Gemalto represents the recent merger of smartcard industry technology manufacturers Axalto and Gemplus. The companies that formed Gemalto helped MasterCard develop its PayPass contactless products. “There are a lot of reasons they are not like your conventional mag-stripe cards,” Gadkari added. “They have their own operating system.”
However, the technical structure is not what attracts card associations to contactless technology. Organizations such as MasterCard, card issuers US Bank and Chase, merchants McDonald’s and AMC Theaters, and consumers are moved by the speed, convenience and “cool factor” of the new cards.
Is Contactless Also Priceless?
MasterCard’s PayPass is perhaps the best-known contactless card in use in the U.S. The tool is being tested in New York City subway stations on plastic issued by Citibank, and it can be used at 1,000 Coca-Cola vending machines in Philadelphia.
Chase Bank distributes its contactless “blink” credit and debit cards across the country in cooperation with both MasterCard and Visa. Recently, Chase opened its Freedom account to the blink option, too, indicating strong response to contactless among accepting merchants and consumers, Gadkari said.
Wells Fargo is on schedule to reach 400,000 contactless Visa credit cards by year’s end, and US Bank has announced a contactless payment project in Denver that will allow select customers to use Visa contactless credit cards at more than 600 area merchants.
Banks and networks MasterCard and Visa have only to gain from contactless rollouts. However, merchants get more of a mixed bag. On one hand, merchants win because they move consumers through purchase transactions quicker. For example, receipts under $25 do not elicit paper for consumers to sign; they simply tap their contactless cards and go.
“Contactless requires a minimal change to infrastructure. Merchants update their POS terminals with contactless readers. They don’t need to change their entire POS, and nothing really changes on the back end because contactless payments are processed like magnetic-stripe card payments,” explained Gadkari.
What the card networks and issuers like most about contactless payments — the higher interchange fees that apply — is what hurts merchants the most.
“Merchants like the convenience of contactless. It speeds checkout lines,” according to Ed Lawrence, managing associate at Auriemma Consulting Group of Westbury, N.Y. “There is absolutely no doubt they’re paying a higher interchange.”
What may be priceless to MasterCard, Visa and their member banks is pricey to merchants.
“Consumers who have it like it,” Lawrence claimed. “A lot of people, when it first came out, said it was going to be like the chip card” — the smartcards introduced by First USA, Fleet Bank, Target and Wells Fargo in 2000.
However, two years after its appearance in the marketplace, all signs point to a long, healthy, innovative life for contactless cards.
However, a recent story in The New York Times reported the efforts of an academic team to determine the safety of contactless cards. JupiterResearch surveyed non-users of contactless about what would compel them to try the technology.

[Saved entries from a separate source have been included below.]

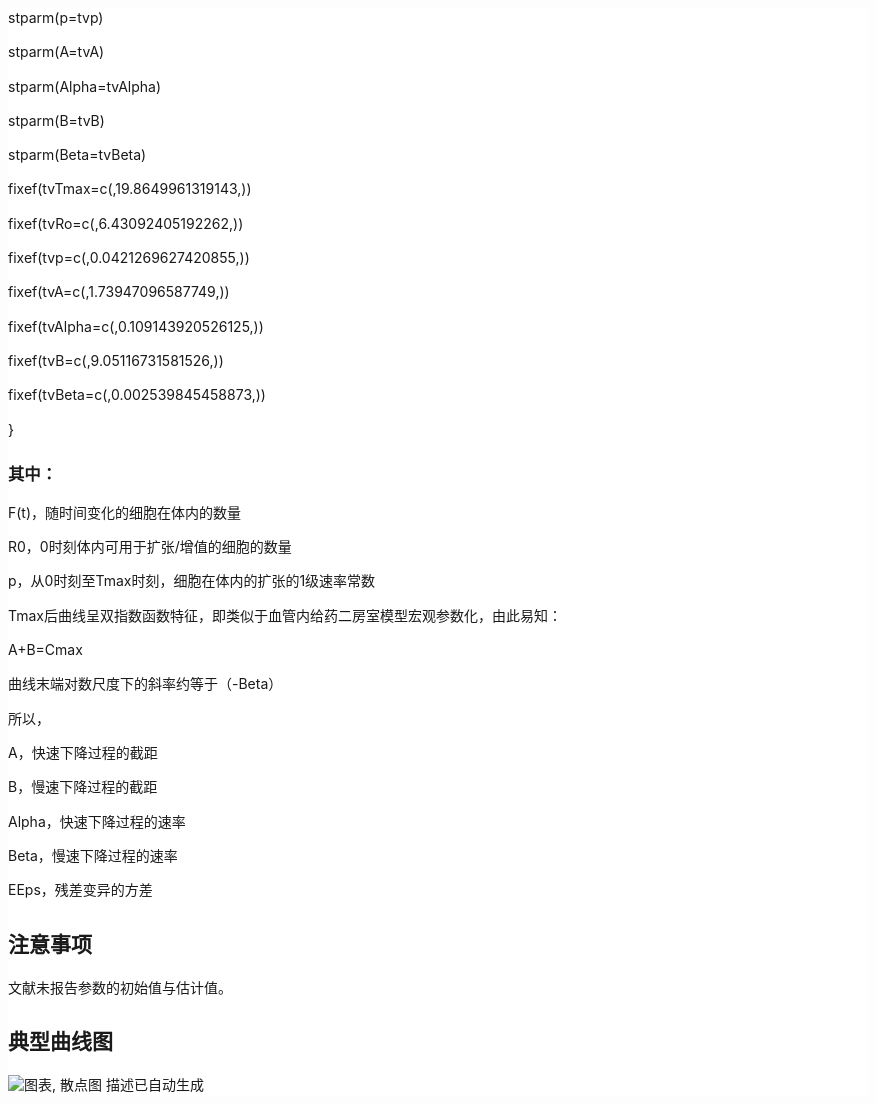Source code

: stparm(p=tvp)

stparm(A=tvA)

stparm(Alpha=tvAlpha)

stparm(B=tvB)

stparm(Beta=tvBeta)

 

fixef(tvTmax=c(,19.8649961319143,))

fixef(tvRo=c(,6.43092405192262,))

fixef(tvp=c(,0.0421269627420855,))

fixef(tvA=c(,1.73947096587749,))

fixef(tvAlpha=c(,0.109143920526125,))

fixef(tvB=c(,9.05116731581526,))

fixef(tvBeta=c(,0.002539845458873,))

}

### 其中：

F(t)，随时间变化的细胞在体内的数量

R0，0时刻体内可用于扩张/增值的细胞的数量

p，从0时刻至Tmax时刻，细胞在体内的扩张的1级速率常数

Tmax后曲线呈双指数函数特征，即类似于血管内给药二房室模型宏观参数化，由此易知：

A+B=Cmax

曲线末端对数尺度下的斜率约等于（-Beta）

所以，

A，快速下降过程的截距

B，慢速下降过程的截距

Alpha，快速下降过程的速率

Beta，慢速下降过程的速率

EEps，残差变异的方差

## 注意事项

文献未报告参数的初始值与估计值。

## 典型曲线图

![图表, 散点图  描述已自动生成](/images/CAR-T的细胞动力学模型/clip_image025.jpg)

The resulting report revealed that 41 percent would most likely take up contactless if assured that their financial information was secure, and 35 percent would if given a better explanation of benefits and risks.
“The number two response in my eyes indicates the need for a better education campaign on how contactless works and what the value proposition actually is,” said Ed Kountz, senior analyst at JupiterResearch and author of the report.
“Consumers aren’t saying they wouldn’t use contactless, but a better understanding of the value proposition and security of the device would prompt them to adopt. Our research indicates those consumers who try tend to remain users,” he added.